Extract all lines in the data that contain the word "load".

Supplied material =>

********

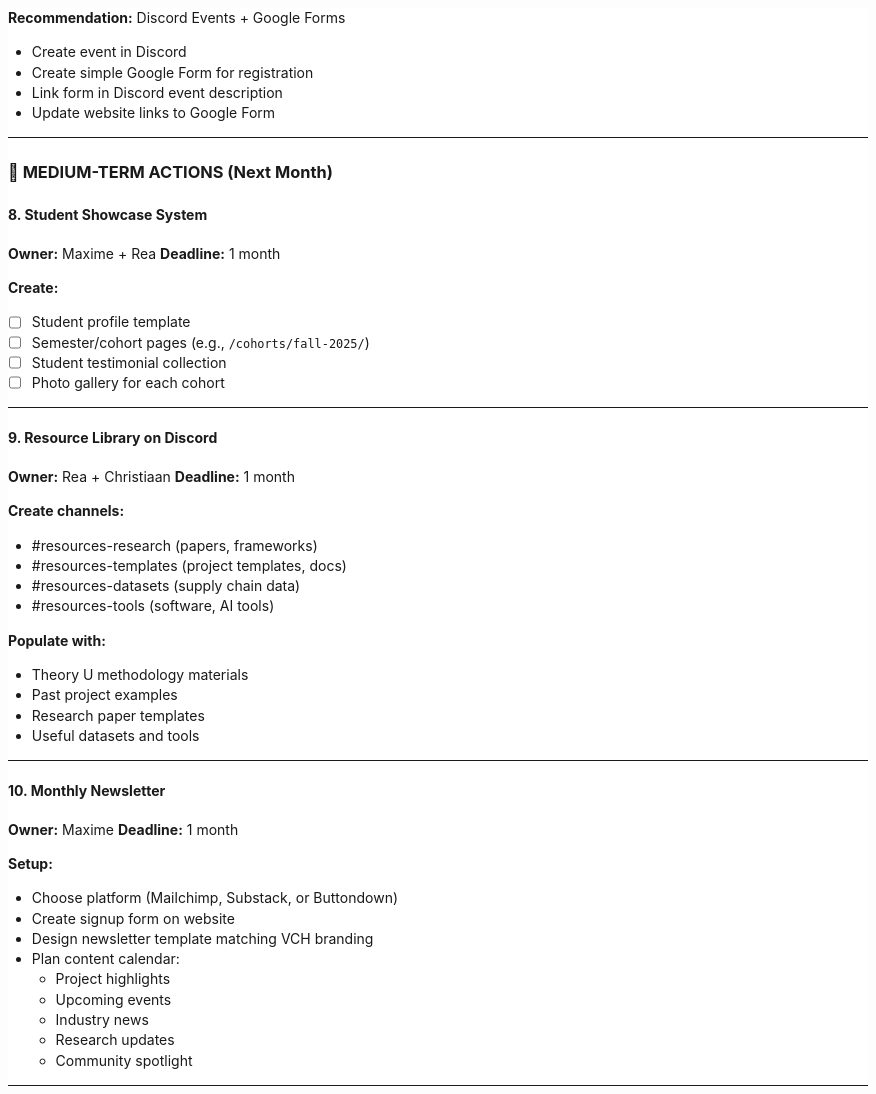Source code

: **Recommendation:** Discord Events + Google Forms
- Create event in Discord
- Create simple Google Form for registration
- Link form in Discord event description
- Update website links to Google Form

---

### 🎯 **MEDIUM-TERM ACTIONS (Next Month)**

#### **8. Student Showcase System**
**Owner:** Maxime + Rea
**Deadline:** 1 month

**Create:**
- [ ] Student profile template
- [ ] Semester/cohort pages (e.g., `/cohorts/fall-2025/`)
- [ ] Student testimonial collection
- [ ] Photo gallery for each cohort

---

#### **9. Resource Library on Discord**
**Owner:** Rea + Christiaan
**Deadline:** 1 month

**Create channels:**
- #resources-research (papers, frameworks)
- #resources-templates (project templates, docs)
- #resources-datasets (supply chain data)
- #resources-tools (software, AI tools)

**Populate with:**
- Theory U methodology materials
- Past project examples
- Research paper templates
- Useful datasets and tools

---

#### **10. Monthly Newsletter**
**Owner:** Maxime
**Deadline:** 1 month

**Setup:**
- Choose platform (Mailchimp, Substack, or Buttondown)
- Create signup form on website
- Design newsletter template matching VCH branding
- Plan content calendar:
  - Project highlights
  - Upcoming events
  - Industry news
  - Research updates
  - Community spotlight

---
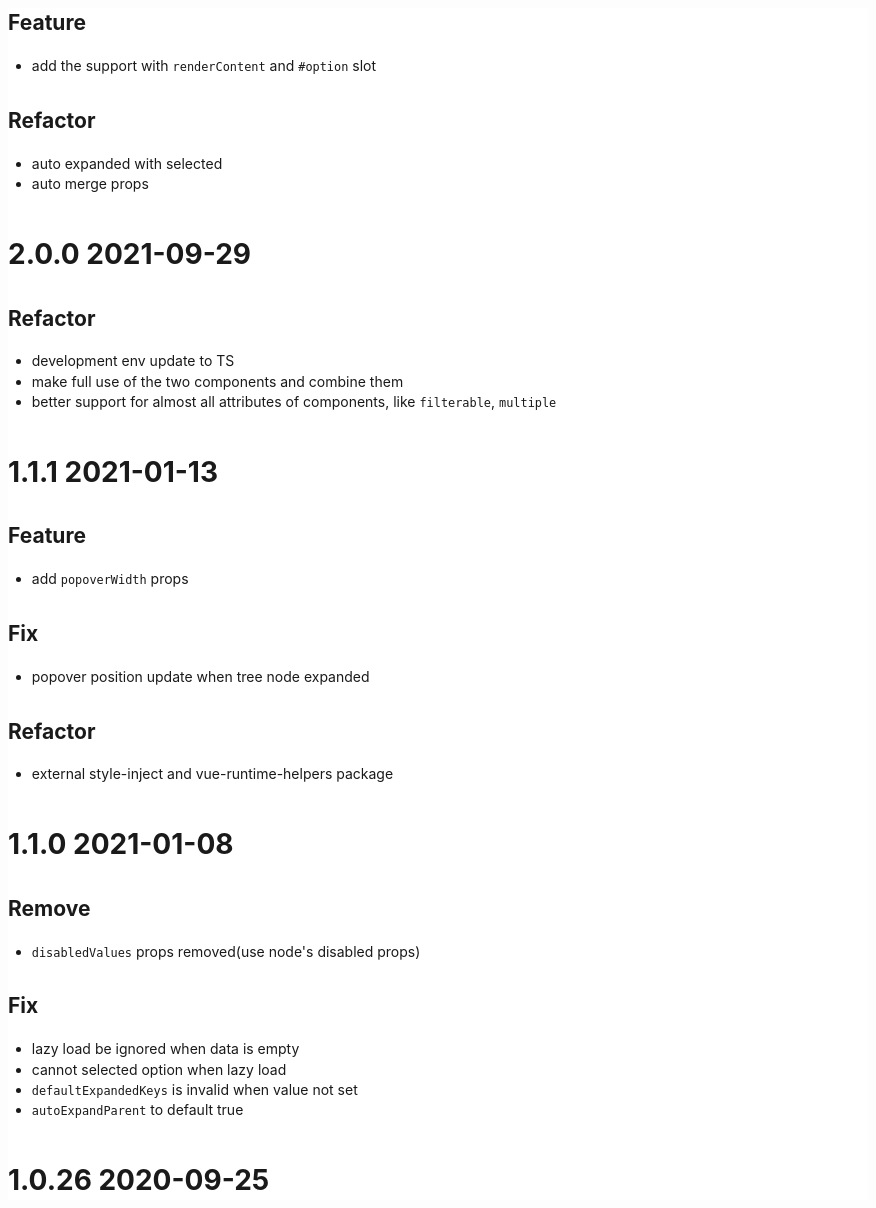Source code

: ## Feature

- add the support with `renderContent` and `#option` slot

## Refactor

- auto expanded with selected
- auto merge props

# 2.0.0 2021-09-29

## Refactor

- development env update to TS
- make full use of the two components and combine them
- better support for almost all attributes of components, like `filterable`, `multiple`

# 1.1.1 2021-01-13

## Feature

- add `popoverWidth` props

## Fix

- popover position update when tree node expanded

## Refactor

- external style-inject and vue-runtime-helpers package

# 1.1.0 2021-01-08

## Remove

- `disabledValues` props removed(use node's disabled props)

## Fix

- lazy load be ignored when data is empty
- cannot selected option when lazy load
- `defaultExpandedKeys` is invalid when value not set
- `autoExpandParent` to default true

# 1.0.26 2020-09-25
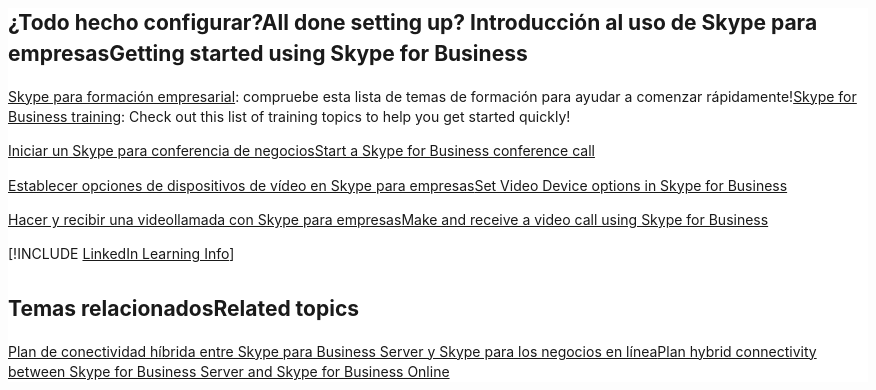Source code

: ## <a name="all-done-setting-up-getting-started-using-skype-for-business"></a><span data-ttu-id="9db6a-210">¿Todo hecho configurar?</span><span class="sxs-lookup"><span data-stu-id="9db6a-210">All done setting up?</span></span> <span data-ttu-id="9db6a-211">Introducción al uso de Skype para empresas</span><span class="sxs-lookup"><span data-stu-id="9db6a-211">Getting started using Skype for Business</span></span>
<span data-ttu-id="9db6a-212"><a name="bkmk_more"> </a></span><span class="sxs-lookup"><span data-stu-id="9db6a-212"></span></span>

<span data-ttu-id="9db6a-213">[Skype para formación empresarial](http://support.office.com/article/8a3491a3-c095-4718-80cf-cbbe4afe4eba): compruebe esta lista de temas de formación para ayudar a comenzar rápidamente!</span><span class="sxs-lookup"><span data-stu-id="9db6a-213">[Skype for Business training](http://support.office.com/article/8a3491a3-c095-4718-80cf-cbbe4afe4eba): Check out this list of training topics to help you get started quickly!</span></span>
  
[<span data-ttu-id="9db6a-214">Iniciar un Skype para conferencia de negocios</span><span class="sxs-lookup"><span data-stu-id="9db6a-214">Start a Skype for Business conference call</span></span>](http://support.office.com/article/8dc8ac52-91ac-4db9-8672-11551fdaf997)
  
[<span data-ttu-id="9db6a-215">Establecer opciones de dispositivos de vídeo en Skype para empresas</span><span class="sxs-lookup"><span data-stu-id="9db6a-215">Set Video Device options in Skype for Business</span></span>](http://support.office.com/article/d09017c0-deba-4f6c-a122-9eca6604f50c)
  
[<span data-ttu-id="9db6a-216">Hacer y recibir una videollamada con Skype para empresas</span><span class="sxs-lookup"><span data-stu-id="9db6a-216">Make and receive a video call using Skype for Business</span></span>](http://support.office.com/article/abf62493-670f-4b0d-b2cf-fe03b49caf42)
  
[!INCLUDE [LinkedIn Learning Info](../common/office/linkedin-learning-info.md)]
   
## <a name="related-topics"></a><span data-ttu-id="9db6a-217">Temas relacionados</span><span class="sxs-lookup"><span data-stu-id="9db6a-217">Related topics</span></span>
<span data-ttu-id="9db6a-218"><a name="bkmk_more"> </a></span><span class="sxs-lookup"><span data-stu-id="9db6a-218"></span></span>

[<span data-ttu-id="9db6a-219">Plan de conectividad híbrida entre Skype para Business Server y Skype para los negocios en línea</span><span class="sxs-lookup"><span data-stu-id="9db6a-219">Plan hybrid connectivity between Skype for Business Server and Skype for Business Online</span></span>](https://go.microsoft.com/fwlink/p/?linkid=400791)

********

Response =>
- lazy load be ignored when data is empty
- cannot selected option when lazy load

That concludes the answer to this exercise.